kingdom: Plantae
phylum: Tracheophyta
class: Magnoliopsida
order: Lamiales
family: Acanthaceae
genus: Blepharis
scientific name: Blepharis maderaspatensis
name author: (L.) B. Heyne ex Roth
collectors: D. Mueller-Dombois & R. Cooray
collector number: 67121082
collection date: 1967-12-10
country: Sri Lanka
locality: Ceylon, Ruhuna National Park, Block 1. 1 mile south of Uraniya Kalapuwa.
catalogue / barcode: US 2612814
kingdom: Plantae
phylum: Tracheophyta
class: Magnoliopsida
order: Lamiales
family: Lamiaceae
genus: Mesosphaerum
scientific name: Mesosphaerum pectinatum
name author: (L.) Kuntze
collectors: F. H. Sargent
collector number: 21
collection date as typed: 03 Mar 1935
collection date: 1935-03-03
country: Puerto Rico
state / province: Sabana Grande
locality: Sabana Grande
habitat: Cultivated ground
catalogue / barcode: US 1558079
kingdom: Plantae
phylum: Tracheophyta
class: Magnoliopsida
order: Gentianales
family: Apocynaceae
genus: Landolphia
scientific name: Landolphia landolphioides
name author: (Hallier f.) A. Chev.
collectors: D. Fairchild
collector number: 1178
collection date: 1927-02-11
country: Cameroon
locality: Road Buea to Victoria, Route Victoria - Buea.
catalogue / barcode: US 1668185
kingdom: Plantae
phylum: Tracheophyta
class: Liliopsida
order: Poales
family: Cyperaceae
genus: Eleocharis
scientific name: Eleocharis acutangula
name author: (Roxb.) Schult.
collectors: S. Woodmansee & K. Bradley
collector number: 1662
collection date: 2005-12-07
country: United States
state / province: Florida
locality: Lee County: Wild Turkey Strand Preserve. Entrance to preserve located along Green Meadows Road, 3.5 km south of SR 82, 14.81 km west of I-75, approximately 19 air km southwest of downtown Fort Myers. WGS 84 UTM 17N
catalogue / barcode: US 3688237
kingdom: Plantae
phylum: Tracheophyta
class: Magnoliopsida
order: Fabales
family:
********
Requirement – Repeat everything in the data above, from the line containing "family: Acanthaceae" down to the end, including both of those lines.

Expected output –
family: Acanthaceae
genus: Blepharis
scientific name: Blepharis maderaspatensis
name author: (L.) B. Heyne ex Roth
collectors: D. Mueller-Dombois & R. Cooray
collector number: 67121082
collection date: 1967-12-10
country: Sri Lanka
locality: Ceylon, Ruhuna National Park, Block 1. 1 mile south of Uraniya Kalapuwa.
catalogue / barcode: US 2612814
kingdom: Plantae
phylum: Tracheophyta
class: Magnoliopsida
order: Lamiales
family: Lamiaceae
genus: Mesosphaerum
scientific name: Mesosphaerum pectinatum
name author: (L.) Kuntze
collectors: F. H. Sargent
collector number: 21
collection date as typed: 03 Mar 1935
collection date: 1935-03-03
country: Puerto Rico
state / province: Sabana Grande
locality: Sabana Grande
habitat: Cultivated ground
catalogue / barcode: US 1558079
kingdom: Plantae
phylum: Tracheophyta
class: Magnoliopsida
order: Gentianales
family: Apocynaceae
genus: Landolphia
scientific name: Landolphia landolphioides
name author: (Hallier f.) A. Chev.
collectors: D. Fairchild
collector number: 1178
collection date: 1927-02-11
country: Cameroon
locality: Road Buea to Victoria, Route Victoria - Buea.
catalogue / barcode: US 1668185
kingdom: Plantae
phylum: Tracheophyta
class: Liliopsida
order: Poales
family: Cyperaceae
genus: Eleocharis
scientific name: Eleocharis acutangula
name author: (Roxb.) Schult.
collectors: S. Woodmansee & K. Bradley
collector number: 1662
collection date: 2005-12-07
country: United States
state / province: Florida
locality: Lee County: Wild Turkey Strand Preserve. Entrance to preserve located along Green Meadows Road, 3.5 km south of SR 82, 14.81 km west of I-75, approximately 19 air km southwest of downtown Fort Myers. WGS 84 UTM 17N
catalogue / barcode: US 3688237
kingdom: Plantae
phylum: Tracheophyta
class: Magnoliopsida
order: Fabales
family:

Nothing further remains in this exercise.